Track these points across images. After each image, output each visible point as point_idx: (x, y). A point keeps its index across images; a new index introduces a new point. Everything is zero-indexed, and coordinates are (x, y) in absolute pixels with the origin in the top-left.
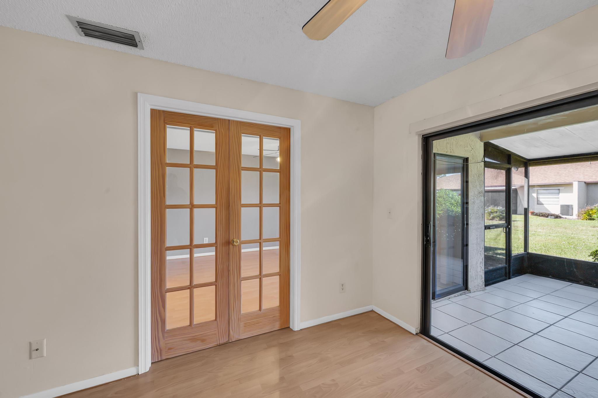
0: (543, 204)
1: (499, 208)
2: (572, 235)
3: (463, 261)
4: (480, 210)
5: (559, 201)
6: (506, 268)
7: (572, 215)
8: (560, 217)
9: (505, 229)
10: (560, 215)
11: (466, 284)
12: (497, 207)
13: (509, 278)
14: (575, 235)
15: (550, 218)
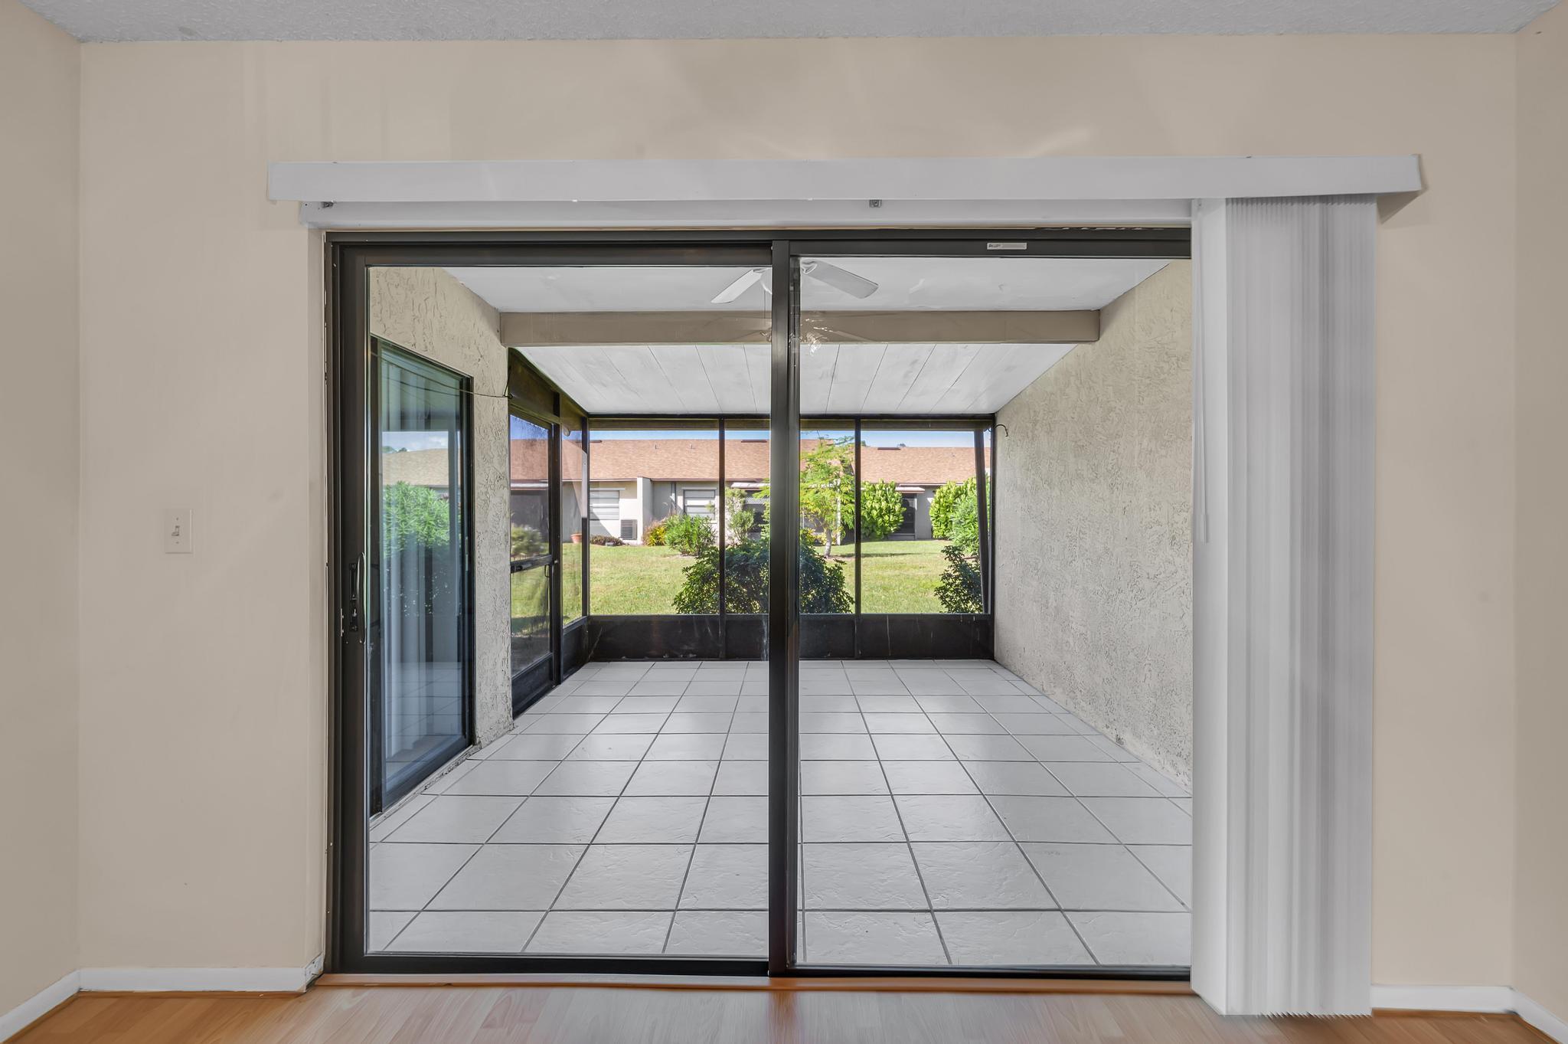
0: (598, 520)
1: (526, 529)
2: (642, 574)
3: (461, 667)
4: (500, 523)
5: (618, 514)
6: (550, 660)
7: (636, 539)
8: (622, 544)
9: (547, 567)
10: (621, 539)
11: (469, 728)
12: (524, 527)
13: (559, 682)
14: (645, 573)
15: (608, 545)
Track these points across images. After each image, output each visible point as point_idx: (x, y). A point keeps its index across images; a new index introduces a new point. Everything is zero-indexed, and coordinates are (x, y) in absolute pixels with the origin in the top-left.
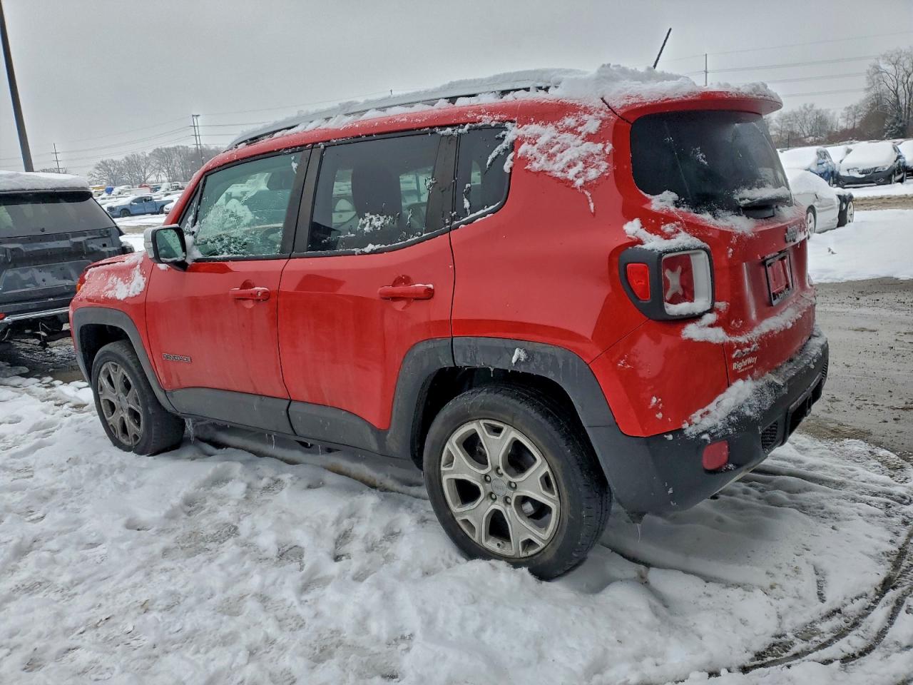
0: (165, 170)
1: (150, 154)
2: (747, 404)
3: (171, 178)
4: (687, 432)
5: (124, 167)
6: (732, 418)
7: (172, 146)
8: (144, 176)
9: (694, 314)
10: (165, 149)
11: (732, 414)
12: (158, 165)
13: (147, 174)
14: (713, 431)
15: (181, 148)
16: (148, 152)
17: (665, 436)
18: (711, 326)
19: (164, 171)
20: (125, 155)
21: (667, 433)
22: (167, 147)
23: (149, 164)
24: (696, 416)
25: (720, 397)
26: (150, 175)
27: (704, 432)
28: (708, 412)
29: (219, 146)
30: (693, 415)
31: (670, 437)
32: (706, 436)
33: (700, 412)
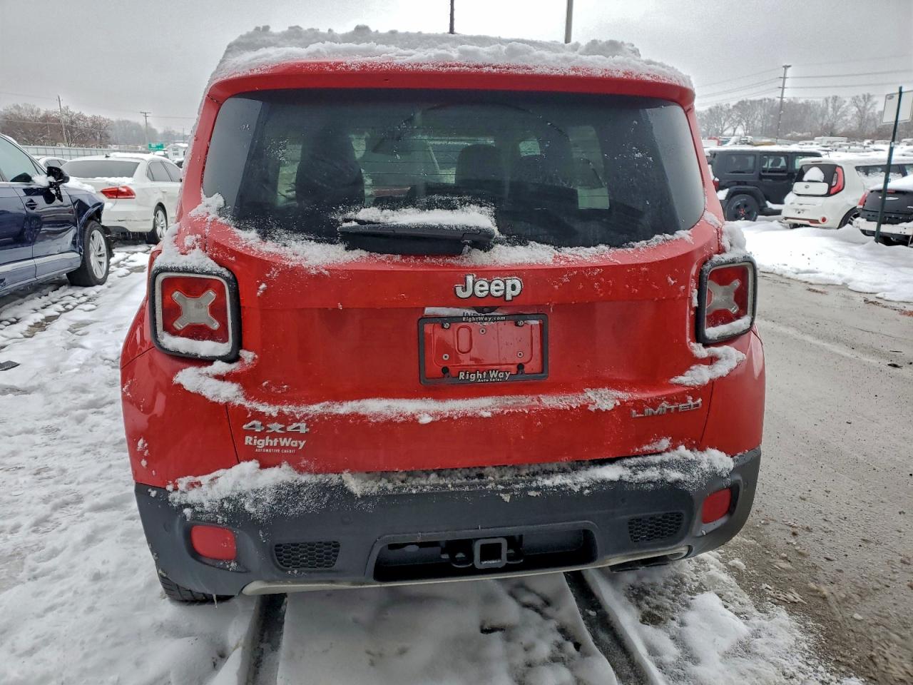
0: (744, 124)
1: (734, 107)
2: (253, 495)
3: (748, 132)
4: (170, 496)
5: (705, 118)
6: (226, 505)
7: (758, 98)
8: (722, 128)
9: (196, 355)
10: (751, 102)
11: (228, 499)
12: (738, 118)
13: (726, 126)
14: (197, 509)
15: (767, 101)
16: (734, 103)
17: (150, 490)
18: (219, 377)
19: (742, 124)
20: (709, 106)
21: (154, 488)
22: (752, 99)
23: (729, 116)
24: (183, 482)
25: (221, 472)
26: (728, 127)
27: (188, 505)
28: (199, 484)
29: (810, 100)
30: (180, 479)
31: (153, 493)
32: (187, 511)
33: (189, 479)
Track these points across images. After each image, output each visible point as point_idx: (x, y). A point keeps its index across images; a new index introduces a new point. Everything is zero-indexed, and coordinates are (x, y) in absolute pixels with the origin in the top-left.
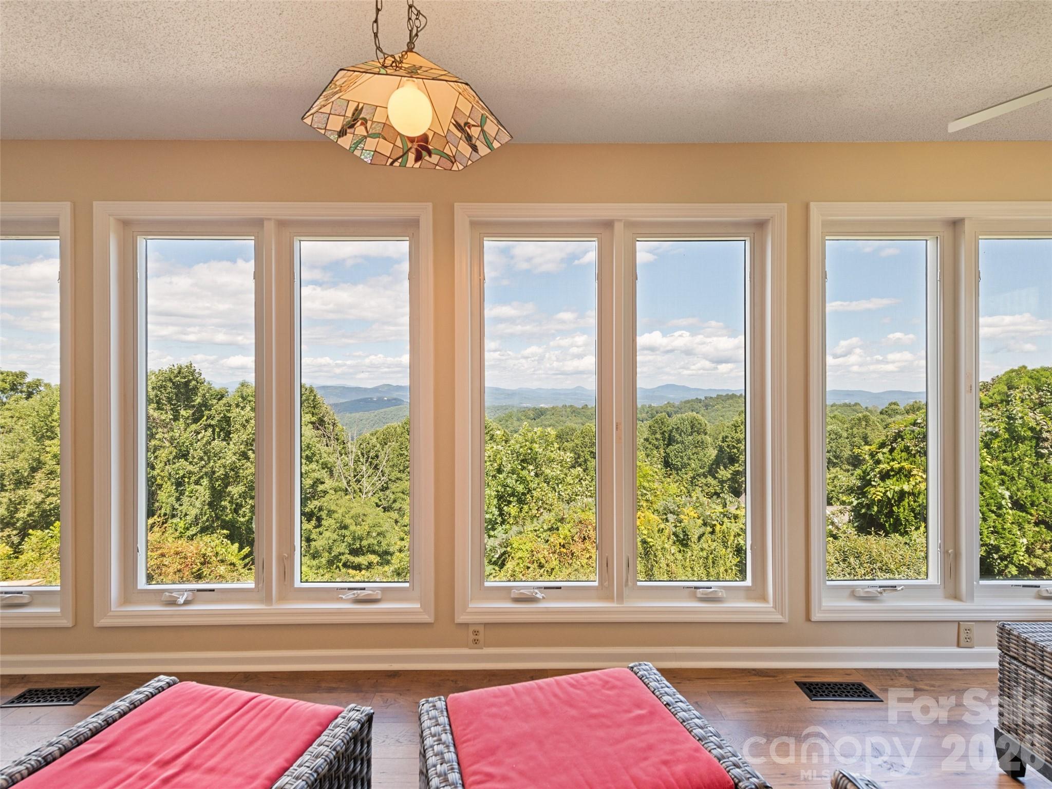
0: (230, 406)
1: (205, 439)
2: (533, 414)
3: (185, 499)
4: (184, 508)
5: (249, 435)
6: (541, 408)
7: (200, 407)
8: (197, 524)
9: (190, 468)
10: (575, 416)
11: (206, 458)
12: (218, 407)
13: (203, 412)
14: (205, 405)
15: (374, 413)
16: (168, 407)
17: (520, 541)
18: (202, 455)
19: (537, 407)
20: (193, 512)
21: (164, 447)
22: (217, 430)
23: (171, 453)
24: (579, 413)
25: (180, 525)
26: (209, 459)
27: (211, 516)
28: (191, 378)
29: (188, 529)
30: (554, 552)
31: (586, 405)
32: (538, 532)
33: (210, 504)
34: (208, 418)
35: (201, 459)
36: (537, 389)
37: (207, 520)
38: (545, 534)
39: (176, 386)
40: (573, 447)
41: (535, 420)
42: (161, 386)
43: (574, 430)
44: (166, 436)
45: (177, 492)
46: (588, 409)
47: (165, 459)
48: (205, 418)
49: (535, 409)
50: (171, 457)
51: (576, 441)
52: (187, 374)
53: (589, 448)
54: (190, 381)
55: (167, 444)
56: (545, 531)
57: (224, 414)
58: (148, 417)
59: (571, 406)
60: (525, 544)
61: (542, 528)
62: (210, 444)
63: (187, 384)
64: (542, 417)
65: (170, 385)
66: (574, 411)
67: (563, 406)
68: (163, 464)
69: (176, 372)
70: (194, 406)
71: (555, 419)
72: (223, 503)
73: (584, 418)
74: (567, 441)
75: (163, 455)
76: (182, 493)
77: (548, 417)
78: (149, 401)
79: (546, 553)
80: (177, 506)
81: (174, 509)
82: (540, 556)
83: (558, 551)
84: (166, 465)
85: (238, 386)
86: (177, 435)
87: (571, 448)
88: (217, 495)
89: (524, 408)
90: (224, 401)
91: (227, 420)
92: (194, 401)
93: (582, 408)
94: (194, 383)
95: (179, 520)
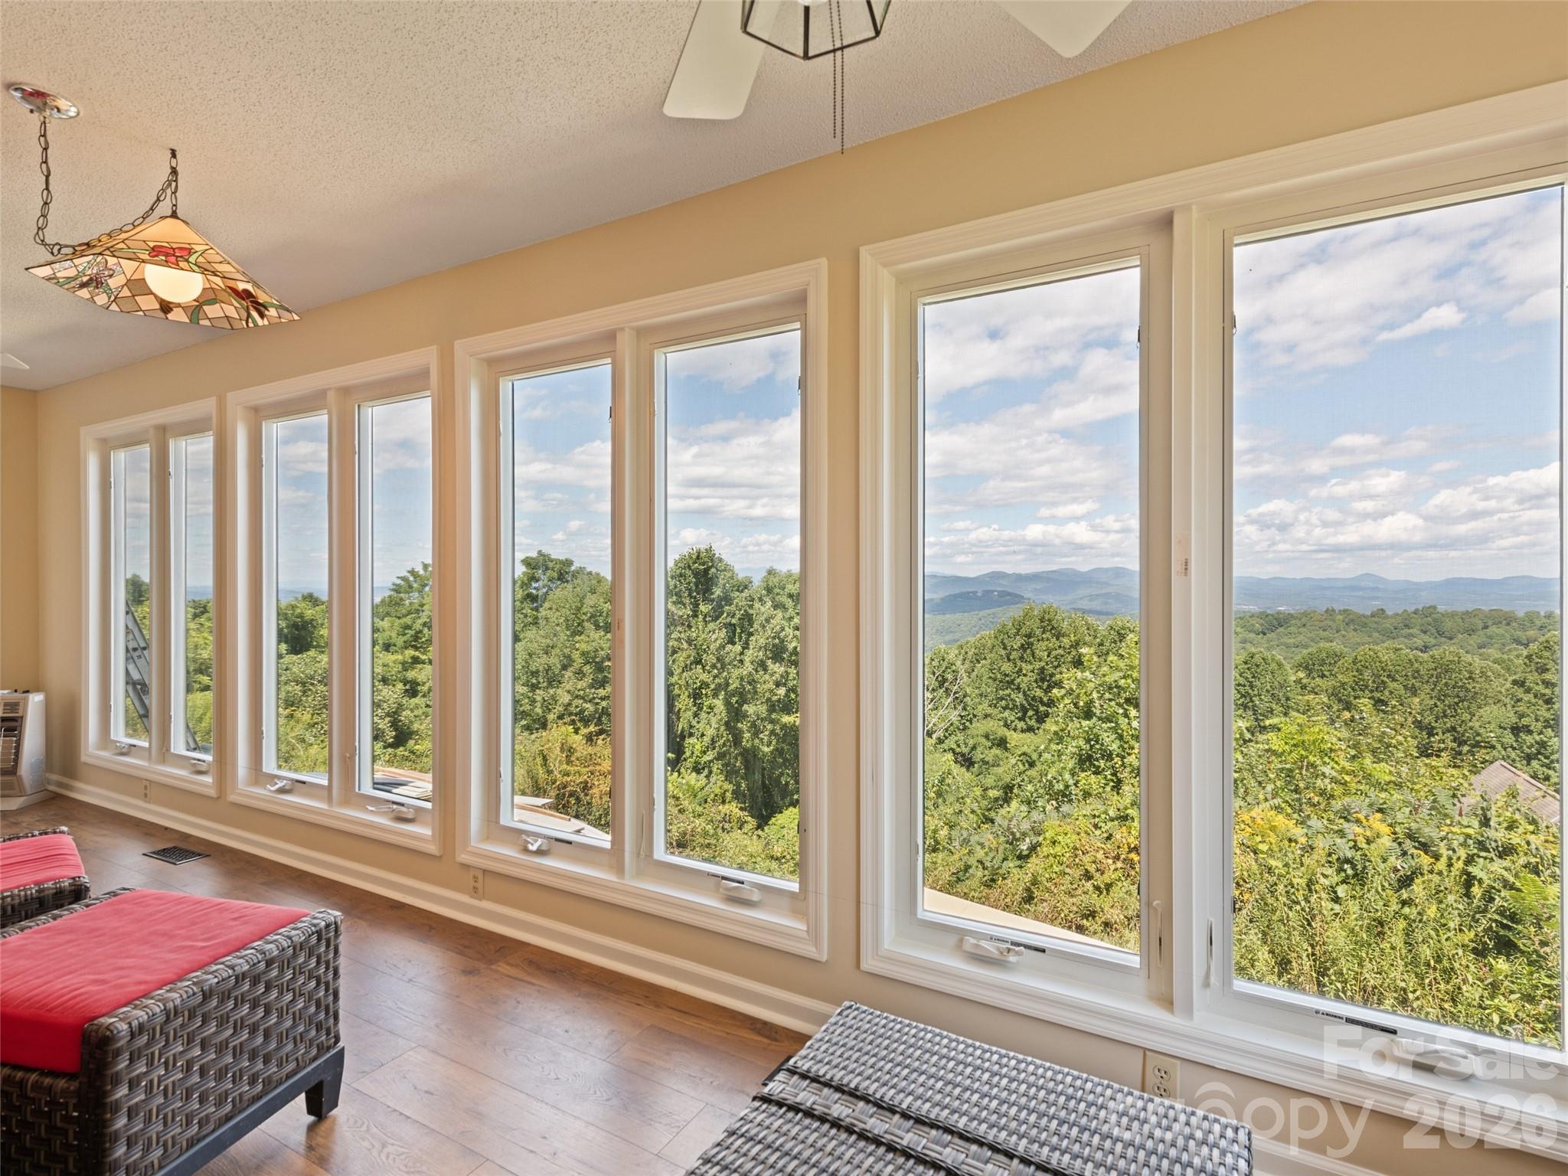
0: (753, 600)
1: (719, 642)
2: (1262, 625)
3: (703, 715)
4: (701, 726)
5: (768, 639)
6: (1279, 613)
7: (721, 600)
8: (714, 749)
9: (704, 677)
10: (1355, 630)
11: (719, 665)
12: (740, 599)
13: (723, 607)
14: (727, 599)
15: (977, 615)
16: (687, 601)
17: (1058, 829)
18: (715, 661)
19: (1269, 612)
20: (710, 732)
21: (682, 650)
22: (738, 630)
23: (689, 656)
24: (1365, 625)
25: (697, 747)
26: (723, 667)
27: (728, 740)
28: (710, 564)
29: (704, 753)
30: (1117, 858)
31: (1382, 610)
32: (1097, 820)
33: (727, 724)
34: (728, 615)
35: (714, 666)
36: (1271, 579)
37: (724, 745)
38: (1110, 824)
39: (696, 574)
40: (1334, 688)
41: (1265, 634)
42: (681, 575)
43: (1338, 656)
44: (682, 635)
45: (695, 706)
46: (1387, 617)
47: (683, 665)
48: (725, 615)
49: (1263, 616)
50: (688, 662)
51: (1340, 677)
52: (706, 559)
53: (1372, 691)
54: (709, 568)
55: (685, 645)
56: (1112, 820)
57: (745, 611)
58: (667, 612)
59: (1345, 611)
60: (1066, 834)
61: (1106, 812)
62: (724, 647)
63: (706, 571)
64: (1281, 630)
65: (688, 573)
66: (1353, 620)
67: (1327, 611)
68: (680, 670)
69: (694, 557)
70: (713, 600)
71: (1309, 635)
72: (739, 725)
73: (1376, 635)
74: (1323, 676)
75: (681, 659)
76: (700, 709)
77: (1293, 629)
78: (669, 593)
79: (1100, 856)
80: (694, 723)
81: (691, 727)
82: (1086, 859)
83: (1123, 857)
84: (683, 671)
85: (765, 574)
86: (694, 635)
87: (1330, 691)
88: (735, 714)
89: (1244, 612)
90: (746, 593)
91: (748, 618)
92: (712, 594)
93: (1373, 616)
94: (713, 570)
95: (696, 740)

◆ What is being asked ◆
Output the lines of the records above exactly as they appear, from the line containing "55: (167, 444)" through the line containing "94: (194, 383)".

◆ Exercise output ◆
55: (167, 444)
56: (545, 531)
57: (224, 414)
58: (148, 417)
59: (571, 406)
60: (525, 544)
61: (542, 528)
62: (210, 444)
63: (187, 384)
64: (542, 417)
65: (170, 385)
66: (574, 411)
67: (563, 406)
68: (163, 464)
69: (176, 372)
70: (194, 406)
71: (555, 419)
72: (223, 503)
73: (584, 418)
74: (567, 441)
75: (163, 455)
76: (182, 493)
77: (548, 417)
78: (149, 401)
79: (546, 553)
80: (177, 506)
81: (174, 509)
82: (540, 556)
83: (558, 551)
84: (166, 465)
85: (238, 386)
86: (177, 435)
87: (571, 448)
88: (217, 495)
89: (524, 408)
90: (224, 401)
91: (227, 420)
92: (194, 401)
93: (582, 408)
94: (194, 383)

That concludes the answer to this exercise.